5. She trained to become an EMT for a year. That's not "becoming exceptional overnight." You get better at things if you put in the effort and receive months of training from extremely qualified instructors.
6. Saving a billionaire of all people IS pretty convenient, I think that's a fair point. However, Orela still *earned* the money he gave her using her knowledge and experience as an EMT to save his life, so it feels like she worked for it rather than just having it fall into her lap.
7. I think it makes sense for Orela to have no issues opening her themed restaurant because she already had been given all that money from the rich dude. The sky was the limit for her because she had all the money she needed, and she had *earned* that money. Also, since Emily had died in a haunted house, I think it makes sense that Orela would have been meticulous and cautious enough to avoid any non-financial issues when making the restaurant as well. She wouldn't want a repeat of anything going wrong like it did when Emily died.
8. One weekend a month is pretty reasonable. If she had it fully operational 7 days a week, then sure, doing that AND the EMT job would be a lot, but only 2 extra days of (much easier) work wouldn't be that bad. She's also very passionate about the restaurant, so it wouldn't feel as much like "work" to her. Also, again, the story has established that Orela earned the relevant qualifications to make the restaurant successful. She has a deep knowledge of Barra's works (which the restaurant was themed around) and experience with hospitality.
10. If an EMT panics, they could kill a patient and lose their job.

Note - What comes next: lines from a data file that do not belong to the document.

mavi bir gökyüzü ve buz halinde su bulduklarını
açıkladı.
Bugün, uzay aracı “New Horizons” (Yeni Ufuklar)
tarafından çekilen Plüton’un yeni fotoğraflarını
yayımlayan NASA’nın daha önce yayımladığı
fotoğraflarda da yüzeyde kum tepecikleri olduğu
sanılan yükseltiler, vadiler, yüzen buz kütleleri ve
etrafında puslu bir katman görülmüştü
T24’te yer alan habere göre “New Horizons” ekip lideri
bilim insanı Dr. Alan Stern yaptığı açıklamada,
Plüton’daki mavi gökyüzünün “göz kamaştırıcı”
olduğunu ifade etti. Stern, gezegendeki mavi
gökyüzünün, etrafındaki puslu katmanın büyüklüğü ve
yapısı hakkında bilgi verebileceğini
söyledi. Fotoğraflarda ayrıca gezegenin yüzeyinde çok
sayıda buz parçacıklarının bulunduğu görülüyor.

She's also had plenty of experience with stressful/scary situations at this point, so it makes sense that she wouldn't really panic much anymore.

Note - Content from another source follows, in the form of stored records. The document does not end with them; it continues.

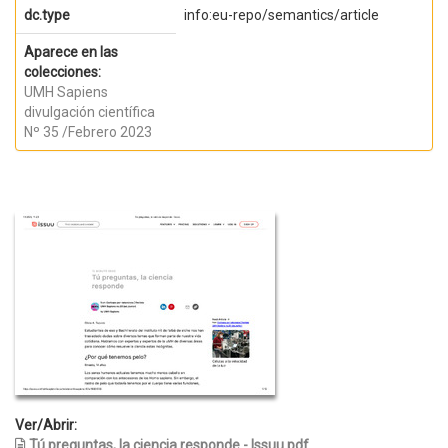
dc.type
info:eu-repo/semantics/article
Aparece en las
colecciones:
UMH Sapiens
divulgación científica
Nº 35 /Febrero 2023
Ver/Abrir:
Tú preguntas, la ciencia responde - Issuu.pdf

11. Yes, she is "seasoned" because she's had experience diving into life-and-death situations without fear already. She *has* to be fearless because there are lives on the line and they are counting on her staying strong and calm in order for her to find them and save them.
So I personally disagree with her being a "Mary Sue," but still, thank you for sharing your opinion. Genuinely, it's nice to see people really look at and discuss the lore. :)
To your section 3 I would like to say that if you create business or hobby related activity with someone and build something up and your business partner dies, there is always routine questioning and such. Here could've also been another spot where someone could've blamed her anyway and create rivalry. Would this be best choice in terms of writing? Not really, you would need to establish bit more for it to make sense to the reader who would've done it and why but I am showing examples where she could've had rivalry or pushback from people but every turn she is written that she doesn't have any.
And your section 4, I would ask her to at least take some time off than make radical decisions based on drastic happenings. Taking time off is always better than straight up drop off. If after time off she would feel like she still wants to do it, she can do it.
Rest of the sections you can always argue that they make sense but Mary Sue is a character without weakness' or character flaws. Even if they make sense, she is still in my opinion missing weakness', flaws, rivalry, pushback. She succeeds everything she does exceptionally well, she is handed things she needs and she is liked by literally everyone involved in the lore. These, flawless and succeeds in everything she does, are key ingredients to have Mary Sue character. Going through terrible event doesn't exclude character automatically not being Mary Sue, it's about the character.
"OH NO WHY ISN'T MY PERFECT LIFE STILL PERFECT EVEN HERE?!"
Also I agree that characterisation & lore are important for survivors. There's no difference at all between them in game, so their aesthetics/the stories in our heads are all there is.